Crítica | ‘A História de Um Casamento’ é sobre não deixar de amar

Trabalhar as nuances de um sentimento que não é preto no branco é um desafio. O amor possui escalas de intensidade e encontrar o perfeito equilíbrio entre o real sentimento palpável e o idealizado, não é para muitos realizadores. O doce mergulho na romantização exagerada normalmente é o caminho mais fácil em Hollywood, agora, mostrar a veracidade de relações amorosas, isso sim costuma vir de projetos peculiares, como acontece com essa maravilha em forma de longa-metragem chamada ‘A História de Um Casamento’ (Marriage Story), obra original da Netflix que não tem medo de evidenciar todas as fases que cercam a morte de um sentimento entre duas pessoas.

Na verdade, é a história de um divorcio e a burocratização que um casal precisa passar para encerrar uma relação desgastada. O amor, como um todo, ainda existe dentro deles e o roteiro original, simples e eficiente segue a triste jornada de encerramento de um acordo. Na trama, um diretor de teatro renomado e uma atriz, possuem um filho e uma relação que nasceu dentro do trabalho. Porém, com o passar dos anos, o relacionamento esfria e ambos decidem seguir caminhos diferentes. Durante o processo de divórcio, brigas desgastantes e mudanças de cidades põe a prova o amor que ainda nutrem um pelo outro. O primeiro e grande acerto do filme é não apontar culpados e não vilanizar ou estereotipar seus personagens, mas sim, nos fazer ter afeição e empatia por ambos, o que torna o passeio pela sua dor ainda mais emotivo.
--
*SUAS TAREFAS*:
A - Transcreva do texto sobre 'A História de Um Casamento' o trecho que vai de "Trabalhar as nuances" até "entre duas pessoas.".
B - Retome o texto sobre 'A História de Um Casamento' a partir da última frase apresentada.

(Itens armazenados de uma coleção)
--
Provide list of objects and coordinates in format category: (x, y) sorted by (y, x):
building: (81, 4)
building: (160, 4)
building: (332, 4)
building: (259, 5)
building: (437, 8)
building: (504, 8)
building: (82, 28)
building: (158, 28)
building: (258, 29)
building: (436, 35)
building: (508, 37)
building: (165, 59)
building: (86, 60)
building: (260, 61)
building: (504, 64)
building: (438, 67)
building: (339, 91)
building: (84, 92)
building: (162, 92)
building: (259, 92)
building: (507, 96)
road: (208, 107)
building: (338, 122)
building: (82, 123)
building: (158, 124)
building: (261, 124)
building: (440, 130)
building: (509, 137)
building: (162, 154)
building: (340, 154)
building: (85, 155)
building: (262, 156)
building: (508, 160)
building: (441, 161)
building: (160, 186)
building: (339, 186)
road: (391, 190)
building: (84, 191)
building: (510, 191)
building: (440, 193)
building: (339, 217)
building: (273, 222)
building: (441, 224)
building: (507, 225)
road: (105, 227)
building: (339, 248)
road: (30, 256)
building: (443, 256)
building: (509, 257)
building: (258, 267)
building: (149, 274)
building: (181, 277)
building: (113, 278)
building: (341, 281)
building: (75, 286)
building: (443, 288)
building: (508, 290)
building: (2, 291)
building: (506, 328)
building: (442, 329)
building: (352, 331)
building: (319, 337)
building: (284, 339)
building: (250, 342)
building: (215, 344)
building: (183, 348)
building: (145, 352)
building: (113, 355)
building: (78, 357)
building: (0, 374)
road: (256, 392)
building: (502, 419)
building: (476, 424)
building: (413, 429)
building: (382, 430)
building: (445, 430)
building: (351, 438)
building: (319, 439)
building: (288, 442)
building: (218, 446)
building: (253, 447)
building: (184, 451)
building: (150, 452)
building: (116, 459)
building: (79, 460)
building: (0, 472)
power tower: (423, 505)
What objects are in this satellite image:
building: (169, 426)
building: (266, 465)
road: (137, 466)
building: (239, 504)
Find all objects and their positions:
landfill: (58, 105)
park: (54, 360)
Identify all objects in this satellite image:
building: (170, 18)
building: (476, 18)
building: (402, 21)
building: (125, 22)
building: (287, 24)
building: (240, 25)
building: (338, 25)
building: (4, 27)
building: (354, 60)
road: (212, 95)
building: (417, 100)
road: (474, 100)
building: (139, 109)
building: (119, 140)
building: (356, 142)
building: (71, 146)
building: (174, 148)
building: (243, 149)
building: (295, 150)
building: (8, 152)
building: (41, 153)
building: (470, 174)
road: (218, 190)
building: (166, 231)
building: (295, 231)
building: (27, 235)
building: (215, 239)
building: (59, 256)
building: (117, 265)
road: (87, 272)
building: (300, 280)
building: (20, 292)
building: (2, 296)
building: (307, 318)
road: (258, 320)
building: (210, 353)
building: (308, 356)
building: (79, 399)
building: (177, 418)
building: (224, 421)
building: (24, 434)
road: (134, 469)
--
*RESPOSTAS DO EXERCÍCIO*:
A -
Trabalhar as nuances de um sentimento que não é preto no branco é um desafio. O amor possui escalas de intensidade e encontrar o perfeito equilíbrio entre o real sentimento palpável e o idealizado, não é para muitos realizadores. O doce mergulho na romantização exagerada normalmente é o caminho mais fácil em Hollywood, agora, mostrar a veracidade de relações amorosas, isso sim costuma vir de projetos peculiares, como acontece com essa maravilha em forma de longa-metragem chamada ‘A História de Um Casamento’ (Marriage Story), obra original da Netflix que não tem medo de evidenciar todas as fases que cercam a morte de um sentimento entre duas pessoas.

B -
Assim como em ‘500 Dias Com Ela’, filme de 2009, o foco da trama não é mostrar o final feliz de uma relação, porém, diferente desse, ‘A História de Um Casamento’ é sim uma história de amor convencional, o amor verídico e construído em seus mínimos detalhes. Logo no começo, há uma carta que o casal precisa ler sobre as qualidades um do outro e a narrativa utiliza essa artimanha para apresentar seus protagonistas em sequências inteligentes e ricas em detalhes sobre o cotidiano de cada um. O humor também segue o caminho natural e explora o lado rotineiro e humano, sem exageros ou tentativas falhas de causar graça, sendo perfeitamente equilibrado com o drama no melhor estilo dramédia possível, auxiliado pelo ritmo perfeito em que a história é dissecada.

Além da beleza natural do texto, a direção de Noah Baumbach, de ‘Frances Ha’ e ‘Enquanto Somos Jovens’, possui o olhar essencial sobre a relação do casal e sabe exatamente o que deve ser explorado. Planos longos e sem cortes, câmera na mão e closes mostram a intimidade da família, como se nós fossemos intrusos invisíveis que estão sentados apenas observando o que acontece entre quatro paredes. É imersivo e cativante como o diretor consegue nos colocar tão profundamente inseridos na realidade dos personagens e na melancolia do momento em que estão vivendo, até mesmo realçada pela fotografia lavada e a trilha sonora que remete a filmes antigos. Sem perceber, lágrimas escorrem pelo rosto como se estivéssemos em uma sessão aberta de terapia ou assistindo uma videoaula sobre a dificuldade de desapegar de alguém que antes costumava ser tão importante.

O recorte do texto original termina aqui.